Hi team. I have a column with very high cardinalit...
# troubleshooting
p
Hi team. I have a column with very high cardinality. It is defined as a MV column in my schema. We also have an inverted index defined on it. However, we want to disable dictionary on this column as it’s very high cardinality and the dictionary size is almost 50% of the total segment size. However, Pinot does not let me disable it and errors out with the following message: “Cannot create an Inverted index on column tags__KEYS specified in the noDictionaryColumns config” Can I disable dict. of this column and still have inverted index defined on it? Also, when should we use a forward index vs. an inverted index?
k
We have recently added feature to address this issue in out main branch.
optimizeDictionaryForMetrics
config in https://docs.pinot.apache.org/configuration-reference/table This only works for Single-valued columns though currently. For your second question, forward index are created by default. Inverted index should be used when you want to do a constant time lookup for a column value. https://docs.pinot.apache.org/basics/indexing/inverted-index
Inverted index unfortunately can't be created on no dictionary columns. So you will need to have a dictionary for it to work. @User Is there a better solution here?
p
So you will need to have a dictionary for it to work.
In our case, we have around 800M segments out of which 400M is the size of the dict due to the cardinality (700k unique values). Can we somehow optimise this?

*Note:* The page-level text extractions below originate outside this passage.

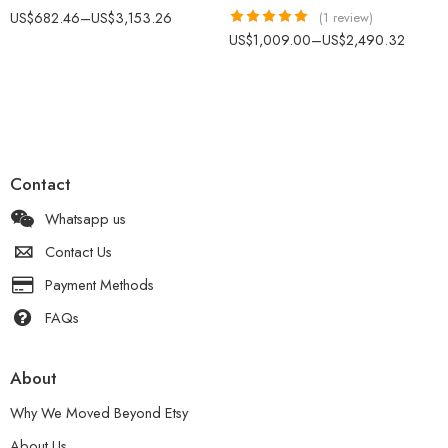
US$
682.46
–
US$
3,153.26
(1 review)
Rated
5.00
US$
1,009.00
–
US$
2,490.32
out of 5
Contact
Whatsapp us
Contact Us
Payment Methods
FAQs
About
Why We Moved Beyond Etsy
About Us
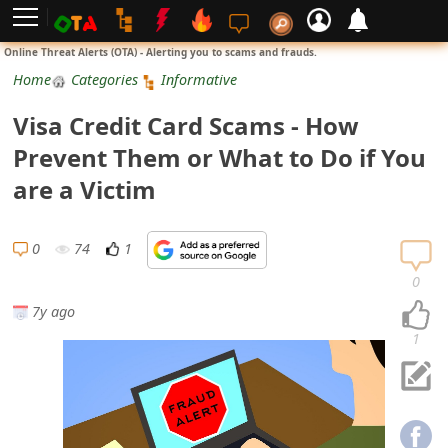
L
Online Threat Alerts (OTA) - Alerting you to scams and frauds.
o
Home
Categories
Informative
g
Visa Credit Card Scams - How
i
Prevent Them or What to Do if You
n
are a Victim
S
i
0
74
1
g
0
n
7y ago
U
1
p
N
o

Like we want the inverted index without the dict. Dict. anyway wouldn’t be that much helpful due to the high cardinality I presume? The docs themselves say that if there is very less duplicate data, the compression is not that useful.
k
Yeah, Having such large dicts doesn't make sense. I am not sure though why is inverted index not support on Raw columns. Can I ask one thing? If it is a high cardinality columns, do you do a lot of lookups on that? Or mostly range filters?
p
Yes we do have a lot of filters. We have two such columns:
tag__KEYS
: Stores keys of your tags.
tag__VALUES
: Stores values of those the corresponding tags in
tag__KEYS
. So basically, they look like:
Copy code
tag__KEYS: "key1, key2, key3"
tag__VALUES: "val1, val2, val3"
Almost all of our queries have predicates on these two columns.
m
Are you using Map type here? Seems like you can use JSON type which can have json index on no dict column
@User ^^
p
@User Sorry was AFK for a long time. Yes true in fact that is exactly what is in the roadmap. But that’ll take some time. I was looking at some quick solution that could reduce the size of my segments by almost 50% 🙂.
m
Short of that, I don’t think think there’s a quick solution there.